In 2010, Kiernan was awarded a $16.8 million, five-year grant by the U.S. Department of Education—the largest in UMass Boston’s history. The grant’s purpose is to help state agencies assist people with disabilities find paid work in their communities. The project’s first goal is to create a national model for state agencies, train agencies to implement this model, and evaluate the model’s effectiveness.

The project focuses on people who receive Social Security Disability Insurance (SSDI) and are using their state’s vocational rehabilitation agency services. Those who are eligible for both SSDI and state vocational services are likely to have significant physical, health-related, psychiatric, sensory, intellectual, or communication disabilities. In most cases, these people acquired their disability after taking part in the workforce for some number of years and contributing to Social Security.
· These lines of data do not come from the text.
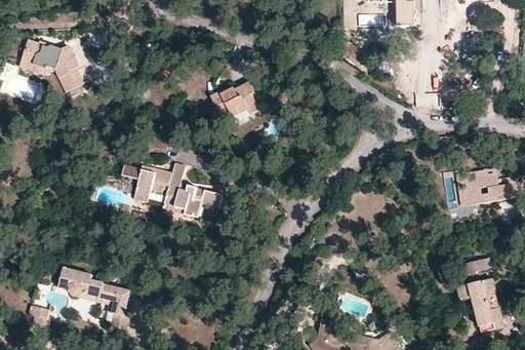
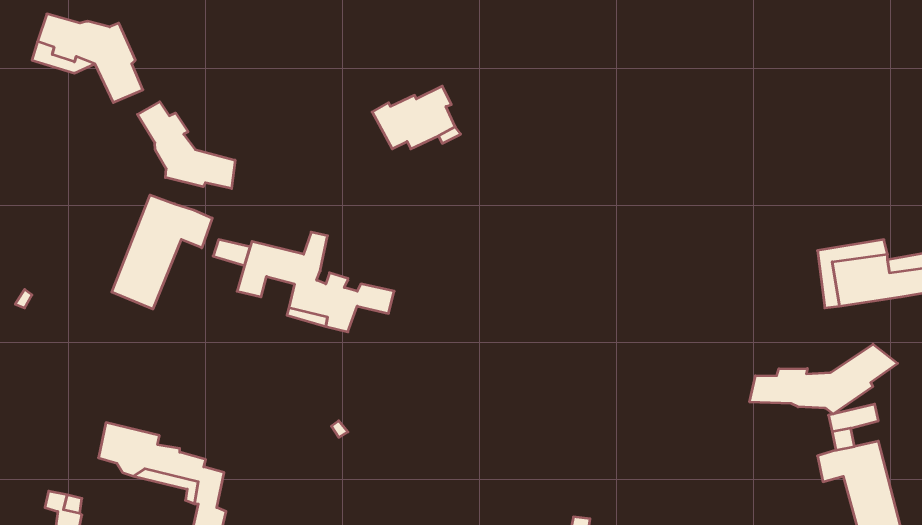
building: none -> [137,102,235,189]
building: none -> [112,195,212,309]
building: none -> [750,344,898,414]

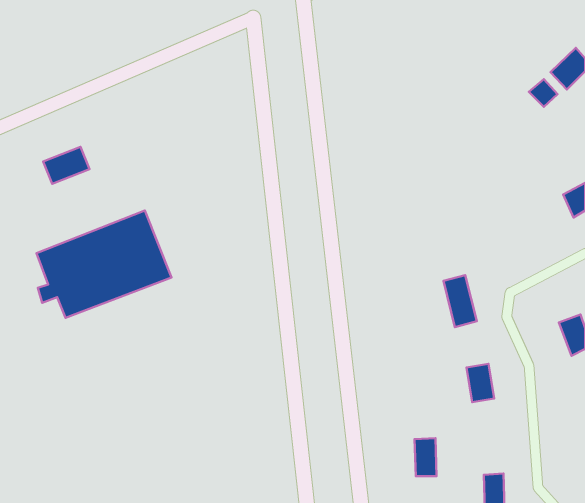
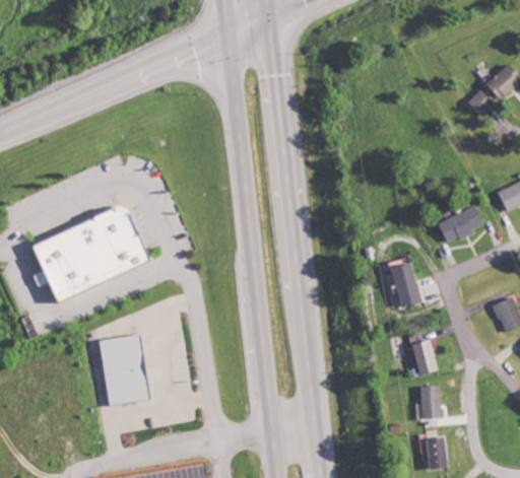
building: [43,147,90,184] -> none
building: none -> [437,205,483,243]
building: none -> [98,334,150,405]
building: [415,438,437,476] -> [420,385,440,418]

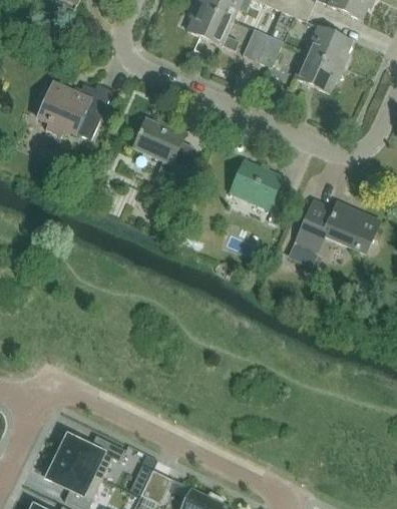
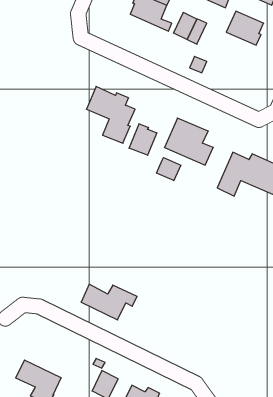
building: [294,51,342,91] -> none
building: [36,81,111,138] -> none
building: none -> [129,124,157,155]
building: none -> [157,158,181,181]
building: [56,434,125,478] -> [81,284,137,320]

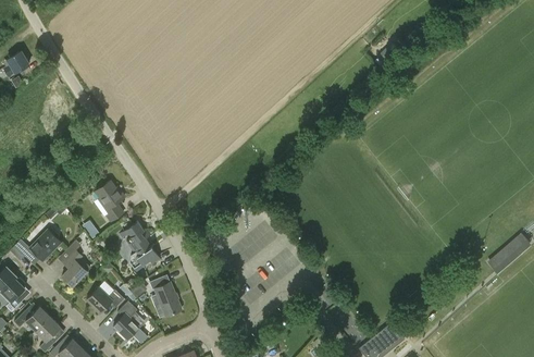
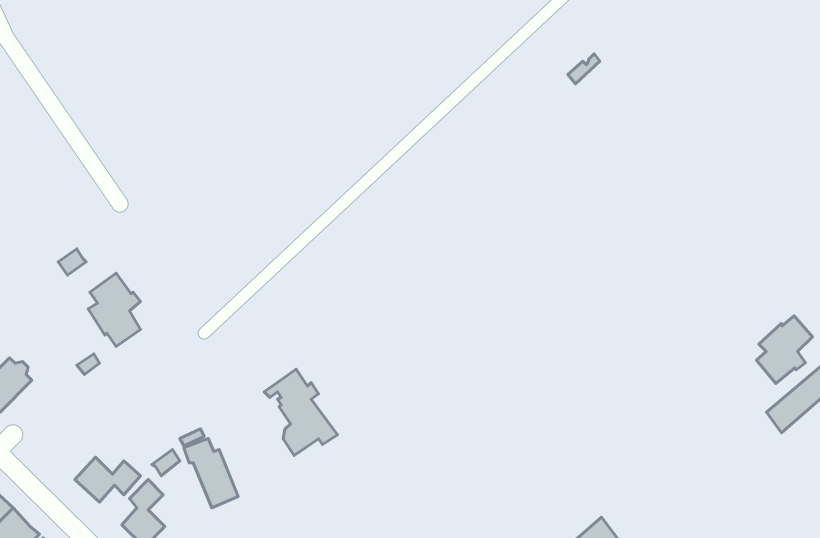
building: none -> [756,316,812,383]
building: [119,222,161,272] -> [264,369,337,456]
building: [62,249,90,287] -> none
The project’s second primary goal is to demonstrate the value of employment services to SSDI beneficiaries, the Social Security Administration, other state and federal agencies, disability advocates, politicians, employers, and the nation’s citizenry.

There are few greater forms of courage than that shown by a person with a disability who greets each day with dignity and the resolve to go on living as they, not others, choose. Through his work at the ICI, Kiernan and his colleagues help promote this courage.